Dataset entries:
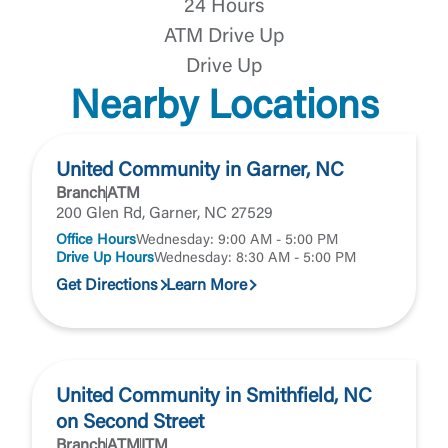
24 Hours
Forgot Password
ATM Drive Up
Return to Site
Accept
Drive Up
Or enroll in online banking
Nearby Locations
United Community in Garner, NC
Branch
ATM
200 Glen Rd, Garner, NC 27529
Office Hours
Wednesday: 9:00 AM - 5:00 PM
Drive Up Hours
Wednesday: 8:30 AM - 5:00 PM
Get Directions
Learn More
United Community in Smithfield, NC
on Second Street
Branch
ATM
ITM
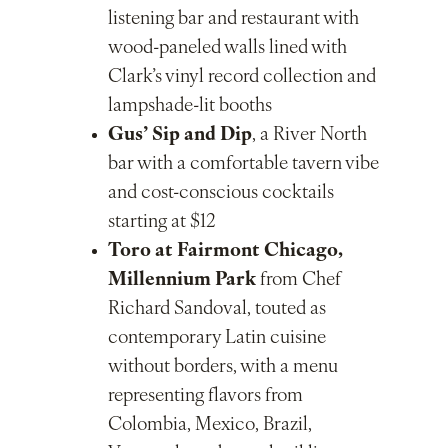
listening bar and restaurant with
wood-paneled walls lined with
Clark’s vinyl record collection and
lampshade-lit booths
Gus’ Sip and Dip
, a River North
bar with a comfortable tavern vibe
and cost-conscious cocktails
starting at $12
Toro at Fairmont Chicago,
Millennium Park
from Chef
Richard Sandoval, touted as
contemporary Latin cuisine
without borders, with a menu
representing flavors from
Colombia, Mexico, Brazil,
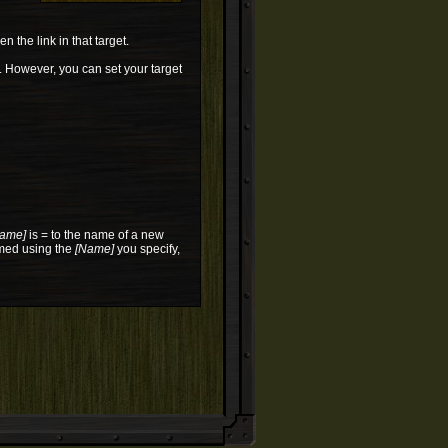
n the link in that target.
ne. However, you can set your target
ame]
is = to the name of a new
amed using the
[Name]
you specify,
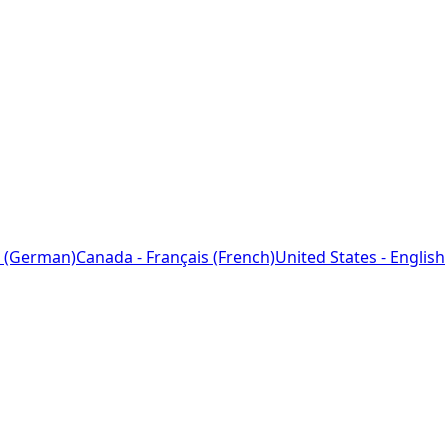
 (German)
Canada - Français (French)
United States - English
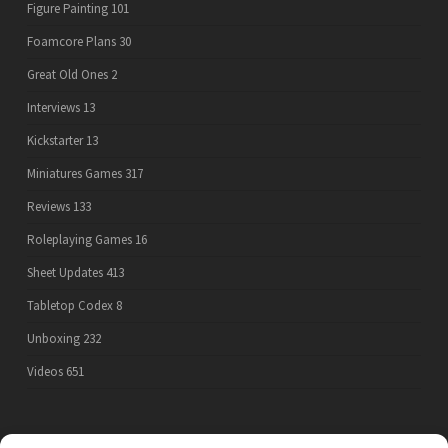
Figure Painting
101
Foamcore Plans
30
Great Old Ones
2
Interviews
13
Kickstarter
13
Miniatures Games
317
Reviews
133
Roleplaying Games
16
Sheet Updates
413
Tabletop Codex
8
Unboxing
232
Videos
651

» YOUR TASK: The entries must be repeated exactly. Leave the images out.

» SOLUTION TO THE PROBLEM:
24 Hours
Forgot Password
ATM Drive Up
Return to Site
Accept
Drive Up
Or enroll in online banking
Nearby Locations
United Community in Garner, NC
Branch
ATM
200 Glen Rd, Garner, NC 27529
Office Hours
Wednesday: 9:00 AM - 5:00 PM
Drive Up Hours
Wednesday: 8:30 AM - 5:00 PM
Get Directions
Learn More
United Community in Smithfield, NC
on Second Street
Branch
ATM
ITM
listening bar and restaurant with
wood-paneled walls lined with
Clark’s vinyl record collection and
lampshade-lit booths
Gus’ Sip and Dip
, a River North
bar with a comfortable tavern vibe
and cost-conscious cocktails
starting at $12
Toro at Fairmont Chicago,
Millennium Park
from Chef
Richard Sandoval, touted as
contemporary Latin cuisine
without borders, with a menu
representing flavors from
Colombia, Mexico, Brazil,
n the link in that target.
ne. However, you can set your target
ame]
is = to the name of a new
amed using the
[Name]
you specify,
 (German)
Canada - Français (French)
United States - English
Figure Painting
101
Foamcore Plans
30
Great Old Ones
2
Interviews
13
Kickstarter
13
Miniatures Games
317
Reviews
133
Roleplaying Games
16
Sheet Updates
413
Tabletop Codex
8
Unboxing
232
Videos
651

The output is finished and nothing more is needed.